- Prompt 1 -
Answer these questions about the spinlock patch text:
(a) What does the break_lock code do to the size of a spinlock?
(b) Which config option is the break_lock code placed under?
(c) What new name does need_lockbreak get?
- Prompt 2 -
Locate each line of the listing that contains the string "same". Case counts.

- Reading text -
· · · · · · ·

The break_lock data structure and code for spinlocks is quite nasty.
Not only does it double the size of a spinlock but it changes locking to
a potentially less optimal trylock.

Put all of that under CONFIG_GENERIC_LOCKBREAK, and introduce a
__raw_spin_is_contended that uses the lock data itself to determine whether
there are waiters on the lock, to be used if CONFIG_GENERIC_LOCKBREAK is
not set.

Rename need_lockbreak to spin_needbreak, make it use spin_is_contended to
decouple it from the spinlock implementation, and make it typesafe (rwlocks
do not have any need_lockbreak sites -- why do they even get bloated up
with that break_lock then?).

Signed-off-by: Nick Piggin <npiggin@suse.de>

---
Index: linux-2.6/include/linux/sched.h
===================================================================
--- linux-2.6.orig/include/linux/sched.h
+++ linux-2.6/include/linux/sched.h
@@ -1741,26 +1741,16 @@ extern int cond_resched_softirq(void);
 
 /*
  * Does a critical section need to be broken due to another
- * task waiting?:
+ * task waiting?: (technically does not depend on CONFIG_PREEMPT,
+ * but a general need for low latency)

· · · · · · ·

- Data extract -
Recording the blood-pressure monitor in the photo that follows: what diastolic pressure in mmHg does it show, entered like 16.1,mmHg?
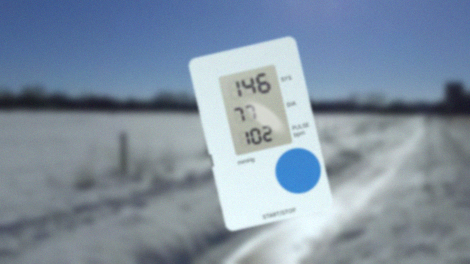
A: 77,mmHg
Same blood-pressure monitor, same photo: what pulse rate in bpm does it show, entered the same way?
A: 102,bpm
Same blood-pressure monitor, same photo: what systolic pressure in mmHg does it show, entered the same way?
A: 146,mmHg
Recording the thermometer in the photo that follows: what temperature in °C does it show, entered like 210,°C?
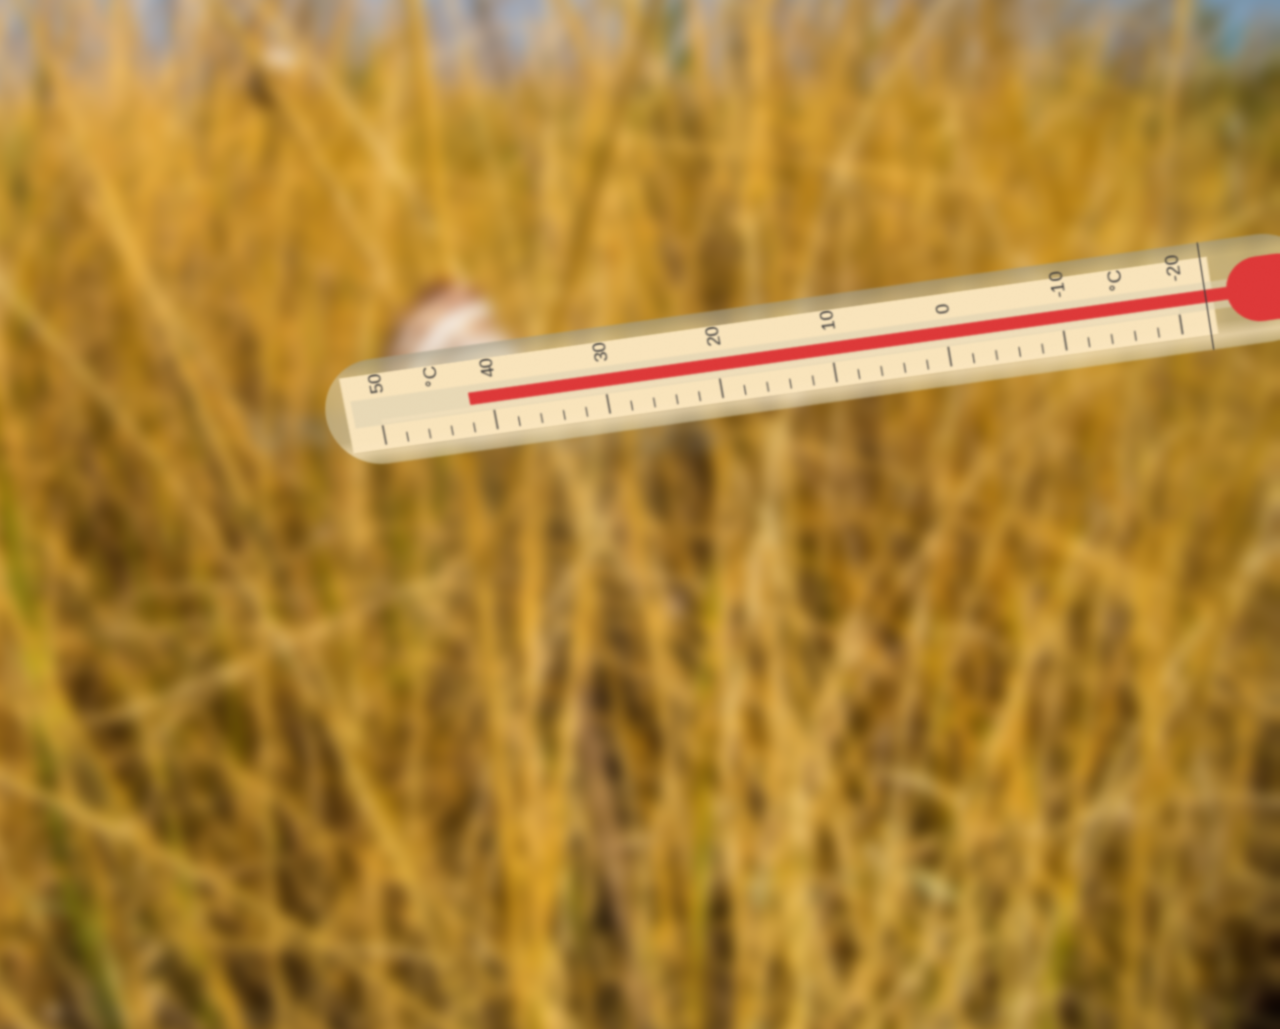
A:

· · · · · · ·

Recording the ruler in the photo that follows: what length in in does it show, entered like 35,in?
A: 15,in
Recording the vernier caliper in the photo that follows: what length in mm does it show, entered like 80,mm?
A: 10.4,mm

· · · · · · ·

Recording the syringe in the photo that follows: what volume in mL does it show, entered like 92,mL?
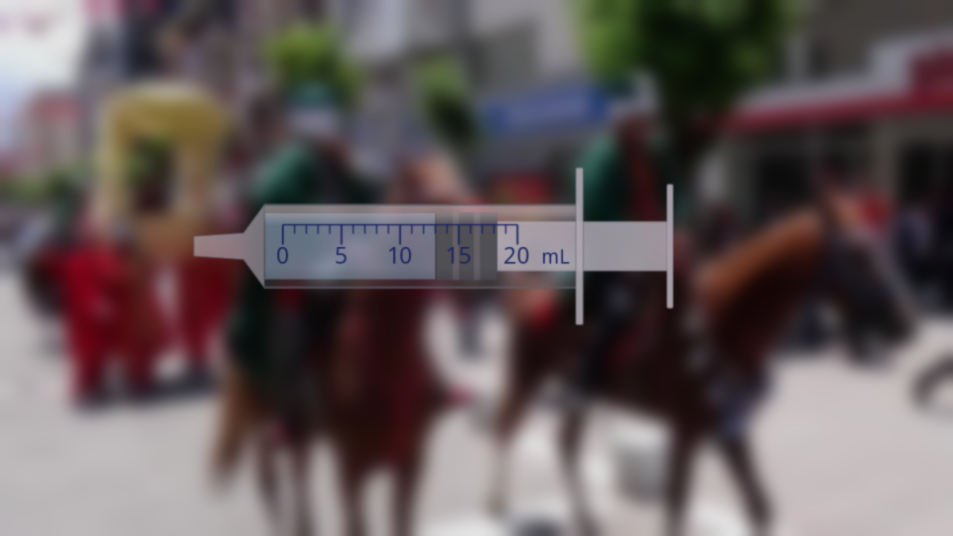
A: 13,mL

· · · · · · ·

- Expected output 1 -
(a) It doubles it.
(b) CONFIG_GENERIC_LOCKBREAK.
(c) spin_needbreak.

- Expected output 2 -
Same blood-pressure monitor, same photo: what pulse rate in bpm does it show, entered the same way?
Same blood-pressure monitor, same photo: what systolic pressure in mmHg does it show, entered the same way?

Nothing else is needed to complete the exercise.